The deal involves paying substantia­l sums to the EU until at least 2020, but no further payments after Britain’s transition period.

It is a compromise between Johnson’s position and that of Philip Hammond, the Chancellor, and is expected to be part of May’s Brexit speech in Florence at the end of the week.

It came after a frenzied day on which Johnson’s allies suggested he would be prepared to resign from the Cabinet over May’s Brexit strategy, only for him to apparently pull back from the brink after she brokered a truce.

Johnson allies had raised the prospect he was prepared to resign when they said he ‘‘could not live with’’ any deal that involved paying billions of pounds to the EU after the transition period.

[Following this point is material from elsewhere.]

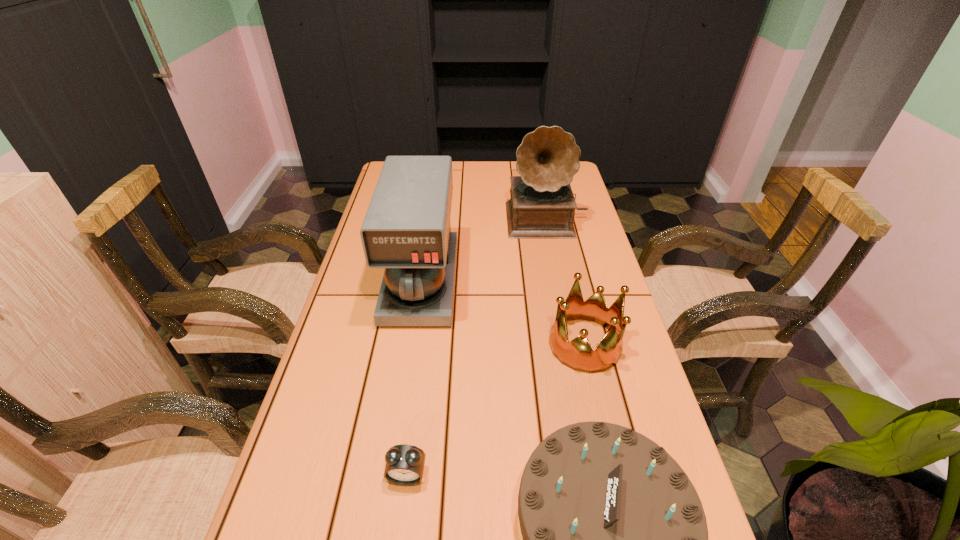
Locate an element on the screen. Image resolution: width=960 pixels, height=540 pixels. object that is the closest to the crown is located at coordinates [613, 539].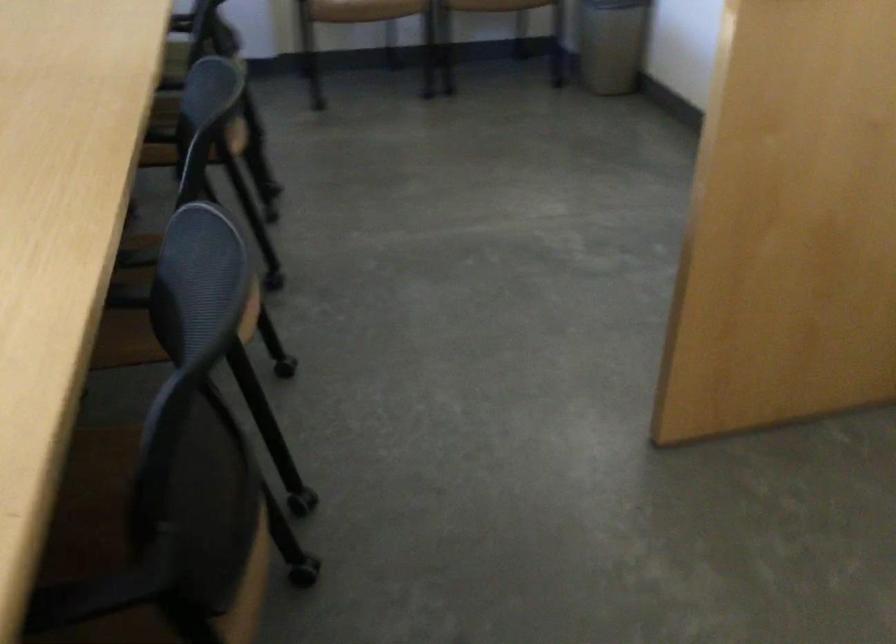
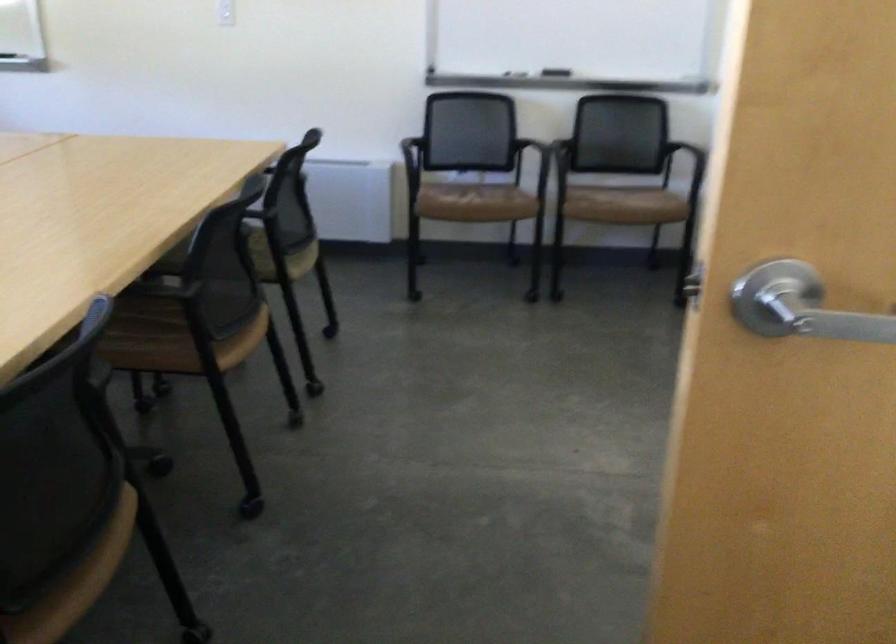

In response, May confirmed to him that her Brexit speech will make clear that the era of large payments will stop when the transition period ends, and is understood to have tweaked her speech to address some of the points he raised in a 4200-word Brexit essay published last weekend.

Johnson responded by announcing he would not be resigning, while May said he was doing a ‘‘good job’’.

May has also made sure the speech satisfies Hammond, by offering to continue making full payments to the EU during a twoyear transition period. Hammond favours a lengthy ‘‘status quo’’ transition to make it easier for businesses to adjust.

As a result Johnson, Hammond and David Davis, the Brexit Secretary, will now accompany May to Florence in a show of unity for a speech that is intended to break the deadlock over Brexit talks.

It is understood May’s speech will repeat recent broad assurances to the EU that the UK is not seeking to become a Singapore-style low-regulation tax haven.

The payment of about £10 billion (NZ$18.5b) a year during the transition period would not settle all of the UK’s accounts in Brussels’ eyes, but would be a gesture of Britain’s commitment to pay its dues, with the intention that the final amount would be negotiated alongside a trade deal.